Build order (phased — "fully working" is incremental)

  • Phase 0 — refactor (no user-visible change). ✅ Extracted the orchestrator's loop from run_agent_turn into a reusable run_agent_loop(conn, messages, tools, …, emit) → str that chat and flow Agent nodes share. De-risked everything else.
  • Phase 1 — the spine. ✅ Module scaffold; @xyflow/react wrapped in core; the built-in node set; /api/flows persistence; three node types — Trigger(prompt), Agent, Output(pane); a topo-walking executor; the flow channel highlighting nodes/edges. Verified: drag prompt → agent → output, hit Run, watch it execute live against the local model.
  • Phase 2 — multi-agent + control flow.Tool node (manifest-derived, gated relay, with upstream→param mapping); ✅ If node (conditional branching with branch pruning + node_skipped). Remaining: Router/Switch (N-way), Map/Loop, Merge, Sub-flow; the flow.runs history + per-node inspector; typed input/output ports.
  • Phase 3 — triggers & polish. Schedule/Webhook/File-change triggers, Human-in-the-loop node, Transform/template node, flow export/import, and the meta-move: let the orchestrator author flows itself via flow-CRUD agent tools.

Decisions (settled in Phase 1)

  • Node registry ownership: the built-in node set is frontend-owned; Phase 2's Tool nodes derive from the agent capability manifest (serializeManifest), keeping the plugin-extensibility story (matches the tool manifest).
  • Transform safety: templates/JSONPath only; no arbitrary JS eval (no sandbox — consistent with the permissions doc).
  • Loops/cycles: the executor is a DAG (topo sort raises on a cycle); explicit Loop nodes come in Phase 2.
  • Where execution runs: the backend (consistent with "backend is the brain"); the frontend renders the canvas and relays tool calls, nothing more.
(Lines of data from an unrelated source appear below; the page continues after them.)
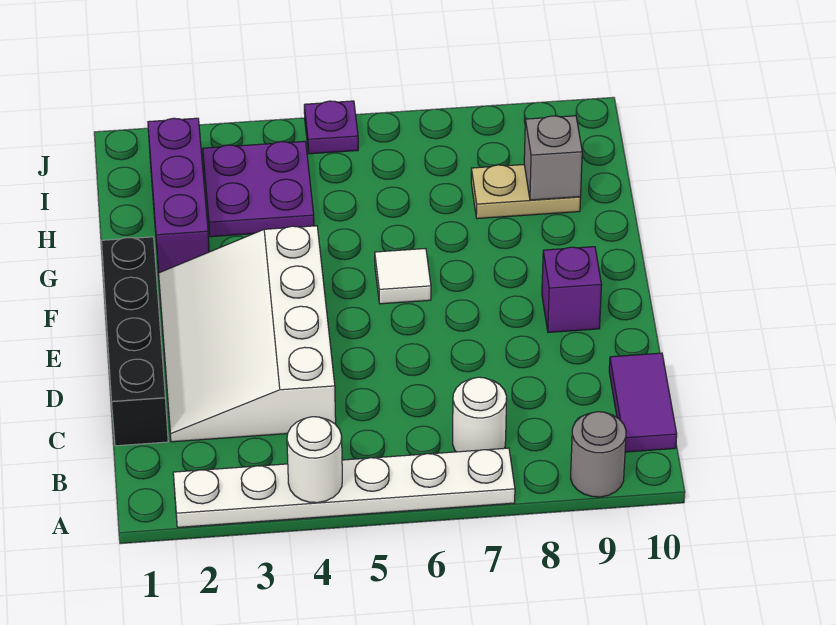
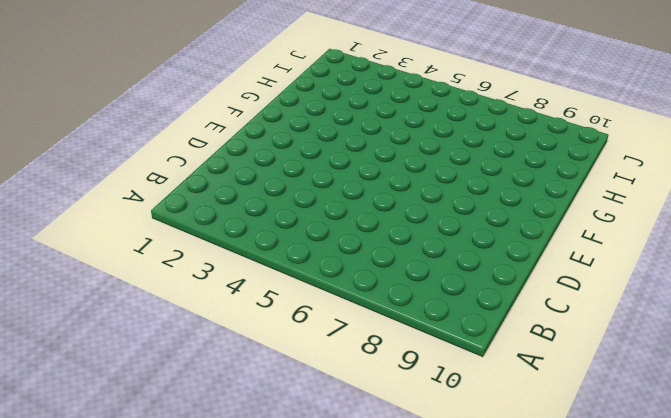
none -> white 1x6 plate [173,448,515,527]
none -> grey 1x1 round brick [571,412,626,497]
none -> white 1x1 round brick [453,377,507,452]

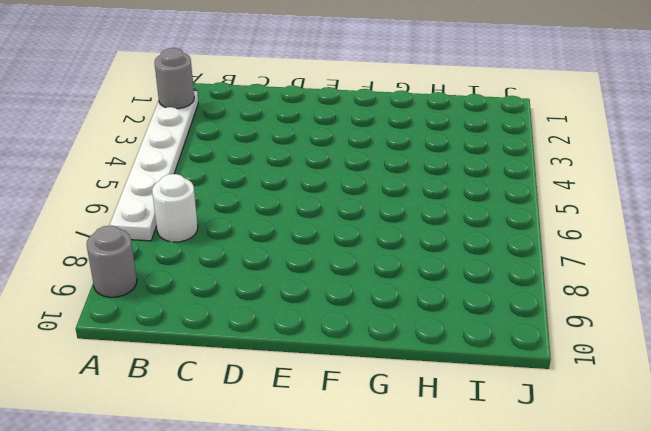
grey 1x1 round brick [154,48,194,109] -> none
none -> purple 1x2 tile [609,353,677,452]
none -> black 1x4 brick [102,237,168,446]
none -> white 3x4 slope [159,226,336,442]

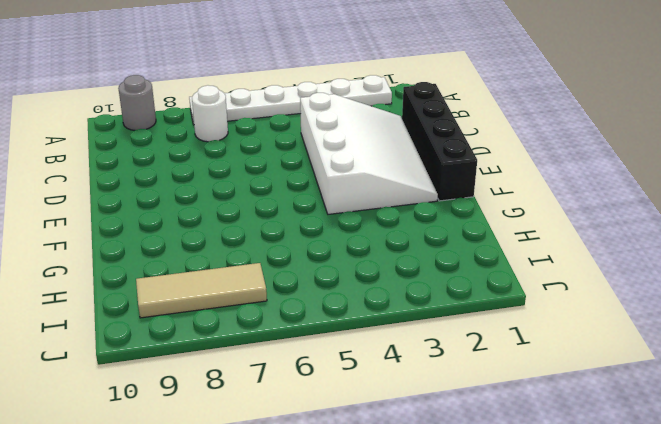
tan 1x3 tile [136,263,267,318] -> none
none -> purple 1x2 tile [609,353,677,452]
none -> purple 1x1 brick [542,247,602,332]
none -> white 1x1 tile [375,249,431,304]

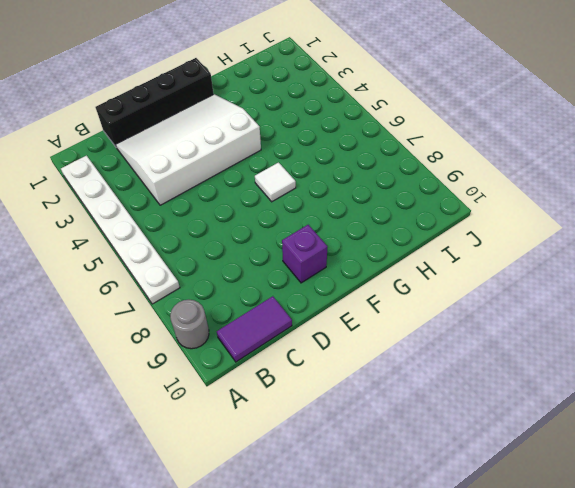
none -> white 1x1 round brick [453,377,507,452]
none -> purple 1x3 brick [148,118,209,273]
none -> purple 2x2 plate [203,141,314,237]

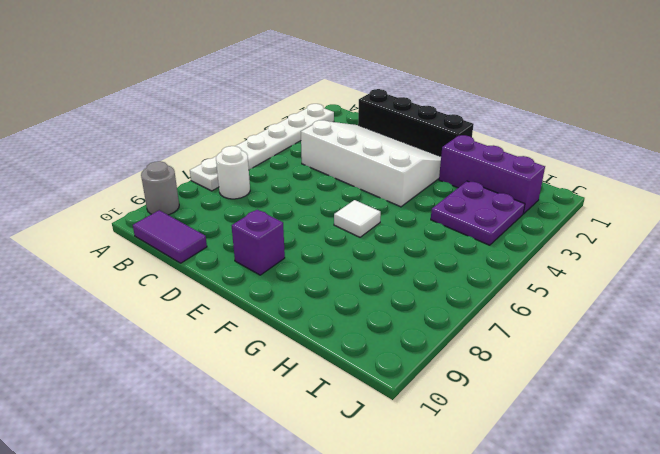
none -> tan 1x2 plate [471,165,581,219]
none -> purple 1x1 plate [304,101,358,154]
none -> white 1x1 round brick [287,417,342,503]

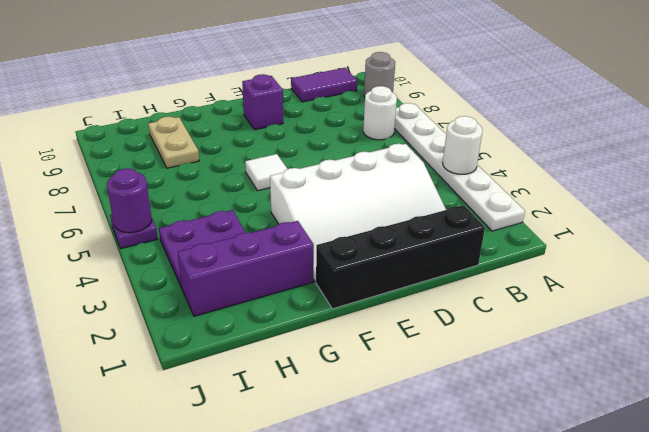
purple 1x1 round brick [107,168,152,233] -> none
none -> grey 1x1 brick [524,116,582,200]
Contributions to the layout shell

  • Panels: flow.editor (center, multi-instance — one pane per open flow keyed by flowId param; falls back to the active flow when opened with no param), flow.library (left, singleton). flow.runs is Phase 2.
  • Panel group: flow.studioflow.library is the primary (the entry point that appears in the command palette). Opening Flows renders a PaneGroupShell with a ⬡ Canvas toggle in the strip; clicking it opens flow.editor as a resizable companion pane showing the active flow. The companion falls back to the active flow via getFlows().active (same logic the standalone editor uses when opened with no param). See panel groups.
  • Commands: flow.new (create + open a new flow), flow.openLibrary (open the library). (Run/stop live on the canvas toolbar; agent flow-CRUD tools are Phase 3.)
  • Layout preset: an Orchestration workflow layout (library · canvas) on the shell rail.

Backend surface

backend/modules/flow//api/flows CRUD (opaque graph blobs; per-run records are Phase 2), executor.py (the topo-walking scheduler), and the flow /ws channel for execution telemetry (node_started/node_token/node_finished/edge_fired/ run_finished/error). Tool/agent work is delegated, not reimplemented: Agent nodes call the shared AgentRunner; Tool nodes ride the existing agent-channel relay and permission gate. Pydantic models for the flow/run/event schema.

Browser vs desktop

Identical — a flow runs on the backend and streams over the shared socket, like the agent. Desktop adds the usual ergonomics: run-complete OS notifications, a global shortcut to trigger a flow, and (later) Schedule triggers surviving in the tray.